Rewrite the lines below as a Markdown table with two columns, Row and Line text, giving each line its own numbered row and leaving out blank lines.

[MATERIAL TO PROCESS]
○ ○ ○ ○ ○ ○ ○

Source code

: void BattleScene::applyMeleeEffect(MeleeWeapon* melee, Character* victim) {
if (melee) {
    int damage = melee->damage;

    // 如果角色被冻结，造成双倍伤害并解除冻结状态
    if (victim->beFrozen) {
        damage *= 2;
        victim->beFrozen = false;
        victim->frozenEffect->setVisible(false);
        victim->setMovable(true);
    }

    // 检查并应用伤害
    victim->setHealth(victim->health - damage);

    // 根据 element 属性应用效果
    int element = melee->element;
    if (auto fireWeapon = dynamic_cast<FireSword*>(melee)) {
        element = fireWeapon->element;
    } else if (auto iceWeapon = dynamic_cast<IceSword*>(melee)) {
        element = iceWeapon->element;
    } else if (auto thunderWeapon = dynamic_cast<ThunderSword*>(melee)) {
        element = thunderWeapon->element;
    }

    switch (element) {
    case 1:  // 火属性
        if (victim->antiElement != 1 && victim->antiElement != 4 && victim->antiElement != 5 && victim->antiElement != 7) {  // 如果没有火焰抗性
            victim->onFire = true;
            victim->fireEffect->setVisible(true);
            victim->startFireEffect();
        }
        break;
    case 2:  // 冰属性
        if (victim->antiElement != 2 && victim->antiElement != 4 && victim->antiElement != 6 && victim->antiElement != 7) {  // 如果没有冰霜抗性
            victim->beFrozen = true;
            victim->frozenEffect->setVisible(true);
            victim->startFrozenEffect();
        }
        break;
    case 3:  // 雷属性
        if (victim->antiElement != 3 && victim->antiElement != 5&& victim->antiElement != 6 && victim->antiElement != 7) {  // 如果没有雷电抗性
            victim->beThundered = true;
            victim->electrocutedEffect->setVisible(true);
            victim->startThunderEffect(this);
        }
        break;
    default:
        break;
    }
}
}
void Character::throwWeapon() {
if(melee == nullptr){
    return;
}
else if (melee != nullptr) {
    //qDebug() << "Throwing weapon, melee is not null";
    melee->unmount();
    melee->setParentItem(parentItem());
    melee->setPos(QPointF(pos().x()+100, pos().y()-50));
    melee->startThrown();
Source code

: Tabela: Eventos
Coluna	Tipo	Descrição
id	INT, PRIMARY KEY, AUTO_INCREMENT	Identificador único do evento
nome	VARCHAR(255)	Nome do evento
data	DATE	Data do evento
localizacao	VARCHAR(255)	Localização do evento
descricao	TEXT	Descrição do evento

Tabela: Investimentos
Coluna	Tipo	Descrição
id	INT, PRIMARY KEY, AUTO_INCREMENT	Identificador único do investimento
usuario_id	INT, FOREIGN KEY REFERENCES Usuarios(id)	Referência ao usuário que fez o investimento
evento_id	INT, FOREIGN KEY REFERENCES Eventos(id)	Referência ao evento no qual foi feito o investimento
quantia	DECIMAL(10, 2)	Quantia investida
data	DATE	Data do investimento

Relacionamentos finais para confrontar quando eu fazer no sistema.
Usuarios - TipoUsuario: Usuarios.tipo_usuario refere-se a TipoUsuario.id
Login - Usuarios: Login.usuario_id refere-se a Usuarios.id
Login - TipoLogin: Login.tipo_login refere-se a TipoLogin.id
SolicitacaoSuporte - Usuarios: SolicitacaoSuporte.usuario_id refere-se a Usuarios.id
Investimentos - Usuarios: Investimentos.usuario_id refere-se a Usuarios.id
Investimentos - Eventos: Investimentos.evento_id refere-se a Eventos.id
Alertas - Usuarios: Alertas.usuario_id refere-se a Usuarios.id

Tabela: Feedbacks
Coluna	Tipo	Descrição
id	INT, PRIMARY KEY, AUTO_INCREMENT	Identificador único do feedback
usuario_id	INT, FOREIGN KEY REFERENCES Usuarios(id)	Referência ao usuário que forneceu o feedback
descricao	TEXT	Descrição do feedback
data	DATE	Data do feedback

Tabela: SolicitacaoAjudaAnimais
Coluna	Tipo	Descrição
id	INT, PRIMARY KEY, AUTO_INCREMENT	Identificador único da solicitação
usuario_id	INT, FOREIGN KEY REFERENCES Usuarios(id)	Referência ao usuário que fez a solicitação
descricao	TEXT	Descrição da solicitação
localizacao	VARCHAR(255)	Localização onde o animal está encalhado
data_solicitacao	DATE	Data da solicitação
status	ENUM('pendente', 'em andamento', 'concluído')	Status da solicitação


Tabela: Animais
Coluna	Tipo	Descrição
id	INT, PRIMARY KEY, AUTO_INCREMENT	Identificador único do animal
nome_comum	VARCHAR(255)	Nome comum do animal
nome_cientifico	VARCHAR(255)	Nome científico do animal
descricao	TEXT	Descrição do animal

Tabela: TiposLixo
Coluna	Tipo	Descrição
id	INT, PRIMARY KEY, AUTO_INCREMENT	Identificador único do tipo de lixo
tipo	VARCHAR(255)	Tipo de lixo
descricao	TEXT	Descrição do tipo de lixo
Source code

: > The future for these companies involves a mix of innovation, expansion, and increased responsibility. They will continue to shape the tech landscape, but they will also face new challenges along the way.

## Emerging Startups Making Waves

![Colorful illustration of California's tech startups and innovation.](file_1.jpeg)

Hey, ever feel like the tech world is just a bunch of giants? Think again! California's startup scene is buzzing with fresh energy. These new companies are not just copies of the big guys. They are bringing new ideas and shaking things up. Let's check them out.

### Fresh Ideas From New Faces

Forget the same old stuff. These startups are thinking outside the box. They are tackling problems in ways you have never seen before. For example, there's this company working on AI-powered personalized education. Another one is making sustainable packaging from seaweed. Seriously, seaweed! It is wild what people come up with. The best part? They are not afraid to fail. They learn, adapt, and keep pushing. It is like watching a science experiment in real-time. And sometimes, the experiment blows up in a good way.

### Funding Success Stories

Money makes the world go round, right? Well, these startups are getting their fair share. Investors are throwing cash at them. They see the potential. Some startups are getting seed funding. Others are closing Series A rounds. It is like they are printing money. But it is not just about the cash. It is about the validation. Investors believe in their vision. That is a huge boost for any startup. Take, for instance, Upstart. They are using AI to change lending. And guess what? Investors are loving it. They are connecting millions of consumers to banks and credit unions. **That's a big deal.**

○ ○ ○ ○ ○ ○ ○

[FINISHED EXERCISE]
| Row | Line text |
|---|---|
| 1 | Source code |
| 2 | : void BattleScene::applyMeleeEffect(MeleeWeapon* melee, Character* victim) { |
| 3 | if (melee) { |
| 4 |     int damage = melee->damage; |
| 5 |     // 如果角色被冻结，造成双倍伤害并解除冻结状态 |
| 6 |     if (victim->beFrozen) { |
| 7 |         damage *= 2; |
| 8 |         victim->beFrozen = false; |
| 9 |         victim->frozenEffect->setVisible(false); |
| 10 |         victim->setMovable(true); |
| 11 |     } |
| 12 |     // 检查并应用伤害 |
| 13 |     victim->setHealth(victim->health - damage); |
| 14 |     // 根据 element 属性应用效果 |
| 15 |     int element = melee->element; |
| 16 |     if (auto fireWeapon = dynamic_cast<FireSword*>(melee)) { |
| 17 |         element = fireWeapon->element; |
| 18 |     } else if (auto iceWeapon = dynamic_cast<IceSword*>(melee)) { |
| 19 |         element = iceWeapon->element; |
| 20 |     } else if (auto thunderWeapon = dynamic_cast<ThunderSword*>(melee)) { |
| 21 |         element = thunderWeapon->element; |
| 22 |     } |
| 23 |     switch (element) { |
| 24 |     case 1:  // 火属性 |
| 25 |         if (victim->antiElement != 1 && victim->antiElement != 4 && victim->antiElement != 5 && victim->antiElement != 7) {  // 如果没有火焰抗性 |
| 26 |             victim->onFire = true; |
| 27 |             victim->fireEffect->setVisible(true); |
| 28 |             victim->startFireEffect(); |
| 29 |         } |
| 30 |         break; |
| 31 |     case 2:  // 冰属性 |
| 32 |         if (victim->antiElement != 2 && victim->antiElement != 4 && victim->antiElement != 6 && victim->antiElement != 7) {  // 如果没有冰霜抗性 |
| 33 |             victim->beFrozen = true; |
| 34 |             victim->frozenEffect->setVisible(true); |
| 35 |             victim->startFrozenEffect(); |
| 36 |         } |
| 37 |         break; |
| 38 |     case 3:  // 雷属性 |
| 39 |         if (victim->antiElement != 3 && victim->antiElement != 5&& victim->antiElement != 6 && victim->antiElement != 7) {  // 如果没有雷电抗性 |
| 40 |             victim->beThundered = true; |
| 41 |             victim->electrocutedEffect->setVisible(true); |
| 42 |             victim->startThunderEffect(this); |
| 43 |         } |
| 44 |         break; |
| 45 |     default: |
| 46 |         break; |
| 47 |     } |
| 48 | } |
| 49 | } |
| 50 | void Character::throwWeapon() { |
| 51 | if(melee == nullptr){ |
| 52 |     return; |
| 53 | } |
| 54 | else if (melee != nullptr) { |
| 55 |     //qDebug() << "Throwing weapon, melee is not null"; |
| 56 |     melee->unmount(); |
| 57 |     melee->setParentItem(parentItem()); |
| 58 |     melee->setPos(QPointF(pos().x()+100, pos().y()-50)); |
| 59 |     melee->startThrown(); |
| 60 | Source code |
| 61 | : Tabela: Eventos |
| 62 | Coluna	Tipo	Descrição |
| 63 | id	INT, PRIMARY KEY, AUTO_INCREMENT	Identificador único do evento |
| 64 | nome	VARCHAR(255)	Nome do evento |
| 65 | data	DATE	Data do evento |
| 66 | localizacao	VARCHAR(255)	Localização do evento |
| 67 | descricao	TEXT	Descrição do evento |
| 68 | Tabela: Investimentos |
| 69 | Coluna	Tipo	Descrição |
| 70 | id	INT, PRIMARY KEY, AUTO_INCREMENT	Identificador único do investimento |
| 71 | usuario_id	INT, FOREIGN KEY REFERENCES Usuarios(id)	Referência ao usuário que fez o investimento |
| 72 | evento_id	INT, FOREIGN KEY REFERENCES Eventos(id)	Referência ao evento no qual foi feito o investimento |
| 73 | quantia	DECIMAL(10, 2)	Quantia investida |
| 74 | data	DATE	Data do investimento |
| 75 | Relacionamentos finais para confrontar quando eu fazer no sistema. |
| 76 | Usuarios - TipoUsuario: Usuarios.tipo_usuario refere-se a TipoUsuario.id |
| 77 | Login - Usuarios: Login.usuario_id refere-se a Usuarios.id |
| 78 | Login - TipoLogin: Login.tipo_login refere-se a TipoLogin.id |
| 79 | SolicitacaoSuporte - Usuarios: SolicitacaoSuporte.usuario_id refere-se a Usuarios.id |
| 80 | Investimentos - Usuarios: Investimentos.usuario_id refere-se a Usuarios.id |
| 81 | Investimentos - Eventos: Investimentos.evento_id refere-se a Eventos.id |
| 82 | Alertas - Usuarios: Alertas.usuario_id refere-se a Usuarios.id |
| 83 | Tabela: Feedbacks |
| 84 | Coluna	Tipo	Descrição |
| 85 | id	INT, PRIMARY KEY, AUTO_INCREMENT	Identificador único do feedback |
| 86 | usuario_id	INT, FOREIGN KEY REFERENCES Usuarios(id)	Referência ao usuário que forneceu o feedback |
| 87 | descricao	TEXT	Descrição do feedback |
| 88 | data	DATE	Data do feedback |
| 89 | Tabela: SolicitacaoAjudaAnimais |
| 90 | Coluna	Tipo	Descrição |
| 91 | id	INT, PRIMARY KEY, AUTO_INCREMENT	Identificador único da solicitação |
| 92 | usuario_id	INT, FOREIGN KEY REFERENCES Usuarios(id)	Referência ao usuário que fez a solicitação |
| 93 | descricao	TEXT	Descrição da solicitação |
| 94 | localizacao	VARCHAR(255)	Localização onde o animal está encalhado |
| 95 | data_solicitacao	DATE	Data da solicitação |
| 96 | status	ENUM('pendente', 'em andamento', 'concluído')	Status da solicitação |
| 97 | Tabela: Animais |
| 98 | Coluna	Tipo	Descrição |
| 99 | id	INT, PRIMARY KEY, AUTO_INCREMENT	Identificador único do animal |
| 100 | nome_comum	VARCHAR(255)	Nome comum do animal |
| 101 | nome_cientifico	VARCHAR(255)	Nome científico do animal |
| 102 | descricao	TEXT	Descrição do animal |
| 103 | Tabela: TiposLixo |
| 104 | Coluna	Tipo	Descrição |
| 105 | id	INT, PRIMARY KEY, AUTO_INCREMENT	Identificador único do tipo de lixo |
| 106 | tipo	VARCHAR(255)	Tipo de lixo |
| 107 | descricao	TEXT	Descrição do tipo de lixo |
| 108 | Source code |
| 109 | : > The future for these companies involves a mix of innovation, expansion, and increased responsibility. They will continue to shape the tech landscape, but they will also face new challenges along the way. |
| 110 | ## Emerging Startups Making Waves |
| 111 | ![Colorful illustration of California's tech startups and innovation.](file_1.jpeg) |
| 112 | Hey, ever feel like the tech world is just a bunch of giants? Think again! California's startup scene is buzzing with fresh energy. These new companies are not just copies of the big guys. They are bringing new ideas and shaking things up. Let's check them out. |
| 113 | ### Fresh Ideas From New Faces |
| 114 | Forget the same old stuff. These startups are thinking outside the box. They are tackling problems in ways you have never seen before. For example, there's this company working on AI-powered personalized education. Another one is making sustainable packaging from seaweed. Seriously, seaweed! It is wild what people come up with. The best part? They are not afraid to fail. They learn, adapt, and keep pushing. It is like watching a science experiment in real-time. And sometimes, the experiment blows up in a good way. |
| 115 | ### Funding Success Stories |
| 116 | Money makes the world go round, right? Well, these startups are getting their fair share. Investors are throwing cash at them. They see the potential. Some startups are getting seed funding. Others are closing Series A rounds. It is like they are printing money. But it is not just about the cash. It is about the validation. Investors believe in their vision. That is a huge boost for any startup. Take, for instance, Upstart. They are using AI to change lending. And guess what? Investors are loving it. They are connecting millions of consumers to banks and credit unions. **That's a big deal.** |